Structure and Assembly of the Cyanobacterial Carboxysome Matrix

Intracellular microcompartments are potentially useful tools for metabolic regulation and optimization. The cyanobacterial β-carboxysome is a natural microcompartment used to concentrate bicarbonate and carbon dioxide, while excluding oxygen, in the vicinity of the carbon fixing enzymes ribulose-1,5- bisphosphate carboxylase (RuBisCO) and carbonic anhydrase (CA). Our lab has previously shown that in Synechococcus elongatus β-carboxysomes assemble in an inside-to-outside manner, with RuBisCo aggregations budding off existing carboxysomes prior to encapsulation by an outer protein shell.
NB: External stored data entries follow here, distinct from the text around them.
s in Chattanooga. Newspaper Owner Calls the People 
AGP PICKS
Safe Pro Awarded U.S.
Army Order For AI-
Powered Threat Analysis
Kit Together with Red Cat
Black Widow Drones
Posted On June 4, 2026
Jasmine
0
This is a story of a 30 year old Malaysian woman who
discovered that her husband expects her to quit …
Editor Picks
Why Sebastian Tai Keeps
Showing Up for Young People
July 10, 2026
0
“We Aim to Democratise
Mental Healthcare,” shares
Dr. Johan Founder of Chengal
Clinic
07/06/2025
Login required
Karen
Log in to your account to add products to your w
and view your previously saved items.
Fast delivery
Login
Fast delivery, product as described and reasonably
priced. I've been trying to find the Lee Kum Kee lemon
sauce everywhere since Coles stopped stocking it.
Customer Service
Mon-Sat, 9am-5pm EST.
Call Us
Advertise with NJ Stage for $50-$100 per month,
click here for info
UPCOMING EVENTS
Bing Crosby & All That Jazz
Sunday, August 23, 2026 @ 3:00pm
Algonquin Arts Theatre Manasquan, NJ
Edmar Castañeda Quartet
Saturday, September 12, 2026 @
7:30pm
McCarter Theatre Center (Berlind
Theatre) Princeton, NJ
Based on
previous observations and known protein structures, it is hypothesized that this initial protein aggregation (termed the carboxysome matrix) has an ordered lattice-like structure and is a key aspect of β-carboxysome assembly, guiding
both the final size and number of carboxysomes within the cell. Here we describe our current efforts to elucidate the spatial and temporal pattern of internal carboxysome matrix assembly using super resolution microscopy (SIM) and in vitro techniques. To this end we have established a β-cyanobacterial line expressing a fluorescently tagged copy of the inner matrix structural protein CcmM for in vivo imaging alongside fluorescently tagged RuBisCo and carboxysome shell proteins. We have also purified the short isoform of CcmM (M35), RuBisCo small and large subunits, and shell components for characterization with electron microscopy. We hope that by developing an improved picture of carboxysome self-assembly using these techniques, we will provide a useful foundation for producing synthetic protein-based microcompartments and engineering improved photosynthetic efficiency in plants and cyanobacteria.